**Information shown**:
═══
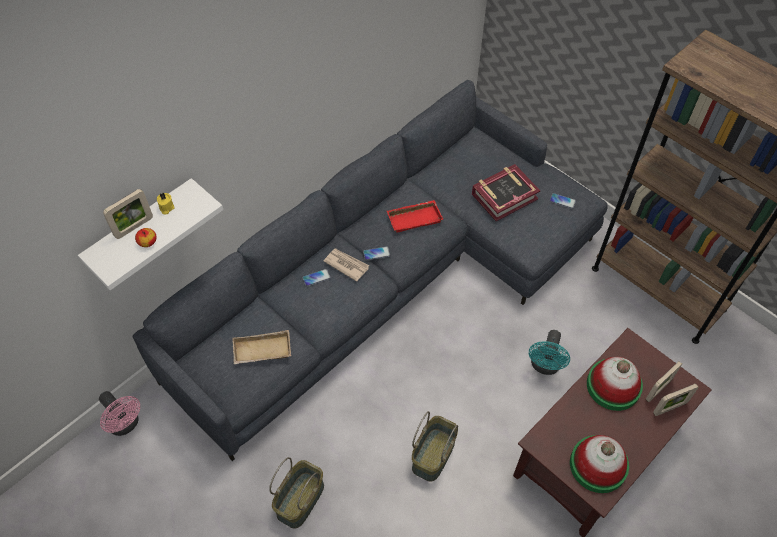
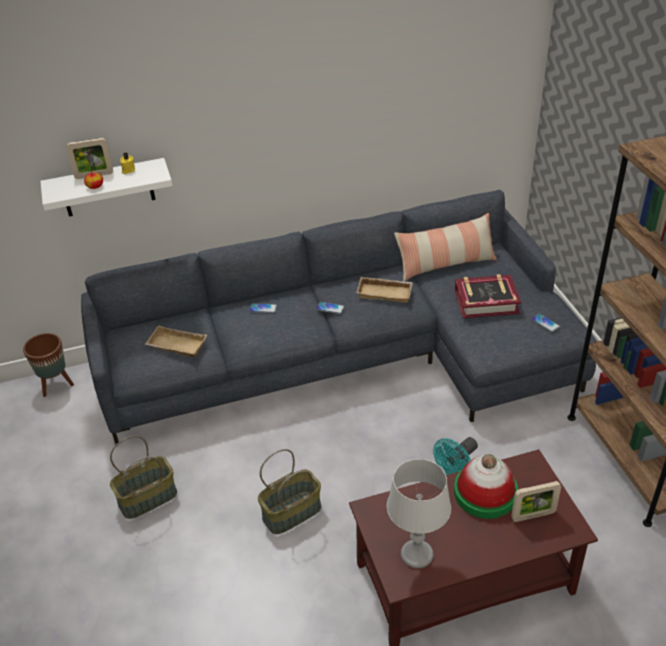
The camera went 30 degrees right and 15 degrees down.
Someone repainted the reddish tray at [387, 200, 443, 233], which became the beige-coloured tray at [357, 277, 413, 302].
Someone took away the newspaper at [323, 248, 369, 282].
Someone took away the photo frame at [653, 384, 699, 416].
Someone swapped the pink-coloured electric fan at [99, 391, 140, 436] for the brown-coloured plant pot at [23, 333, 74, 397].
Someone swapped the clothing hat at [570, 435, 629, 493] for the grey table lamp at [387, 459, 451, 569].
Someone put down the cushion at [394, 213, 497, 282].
═══
**The problem**:
Starting with the line above that holds "Someone repainted the" and stopping with the line that holds "Someone took away the photo", reproduce each line exactly, omitting all other lines.

**Answer for this exercise**:
Someone repainted the reddish tray at [387, 200, 443, 233], which became the beige-coloured tray at [357, 277, 413, 302].
Someone took away the newspaper at [323, 248, 369, 282].
Someone took away the photo frame at [653, 384, 699, 416].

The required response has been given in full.